_Text segment:_
III. Another point of primary significance, if they be grown in frames, is that the drainage should be good, and ample ventilation be afforded at all times. Anything like a stuffy or confined mode of treatment is sure to be fatal to them. I do my best to keep them quite dry for a sufficient length of time after flowering, but I never by any chance shut them up closely or deprive them of a full current of air the sides of my frames are always left open and there are ventilators placed at the back of them ; the plants are protected from any torrents of rain, and besides this and a covering overhead, nothing is done to them.
But drainage is very carefully considered, and if there were any flaw on this head it would invalidate everything. These Oncocyclus Irises can never bear to be water-logged they simply perish offhand if they have any standing water about them. On this account when my frames were constructed, some rather elaborate steps were taken to make sure that the water could run quickly away broken brickbats and large stones were put in for a foundation to some little depth, and on the top of them sods of grass were placed bottom upwards so as to prevent the earth getting in and blocking up the interstices below ; above this came the properly prepared soil about which I shall speak hereafter, and the drainage was so laid down that no rain could settle among the roots but it should run quickly away. It is not at all difficult to manage this in reality, though a written description of it seems to imply trouble at once.
I have never had any disappointment on this head, and the plants have been very successfully kept from any stagnant water about their roots ; it should be added perhaps that the surface of my beds in the frames is carefully raised a few inches above the surrounding level, and this very greatly helps in throwing off the rains. I again say that this point must be carefully attended to, for nothing will go well if there is here a muddle of any sort.

_Given material:_
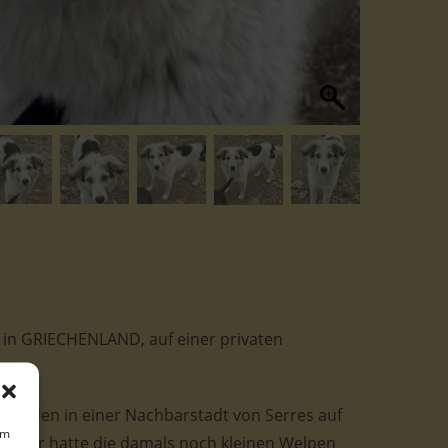
bt in GRIECHENLAND, auf einer privaten
 wurden in einer Nachbarstadt von Serres auf
um
änger hatte die damals noch kleinen Welpen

_What you will do:_
1 – In the passage on Oncocyclus Irises, what was laid bottom upwards on top of the brickbats and stones, and for what purpose?
2 – Please carry on the passage on Oncocyclus Irises from its last sentence.
The listing is separate material with no connection to the passage on Oncocyclus Irises.

_Responses per task:_
1 – Sods of grass were laid there to keep the earth from getting in and blocking up the spaces below.

2 –
IV. Another practice which I follow and which should not be overlooked is that of making the beds very hard and firm where the Irises are to be placed. I did not take this in at first when I began to attend to their cultivation, and I am sure I lost by my negligence in this respect, though I was quite unaware of it. I am now very much alive to the advisability of very firm planting, and my gardener and I think no trouble too great so as to make sure of it. We remember that Oncocyclus Irises never grant any pardon for an omission of duty regarding them, and we try to leave them no excuse for being sulky in our hands. When the compost for the Irises has been prepared it is thrown into the frames and then it is beaten down with spades with all the force at our command, and lest this should not be enough the whole surface of the beds is covered with thick boards, and I get men to stamp on them and in this way to compress the soil as much as is possible.
Before we have done with it the whole interior of a frame is as hard and solid as a rock, and any roots which make their way in it are in no danger of being shifted about they have as firm an anchorage as could be desired. And this is just what these creatures like, and no one should think that mere fussiness has been at work in the effort. I say again and again they are only to be conquered by attention to little things, and they must have all their desires fulfilled. Let any one who doubts about what I say make experiments with two Oncocyclus Irises and plant one in loose pliable soil and plant another in some rock-like substance which has been prepared after the manner set forth above, and then note how the plants will behave. My gardener and I hold it as a sort of axiom in their cultivation that very firm planting must be adopted. Nor let it be forgotten while planting is under review that the rhizomes should never be deeply covered up. No Iris that I know anything about likes to be very deeply buried and Oncocyclus Irises are all apiece with the others in this respect they must be sufficiently protected from the frost, and no more should be thought of.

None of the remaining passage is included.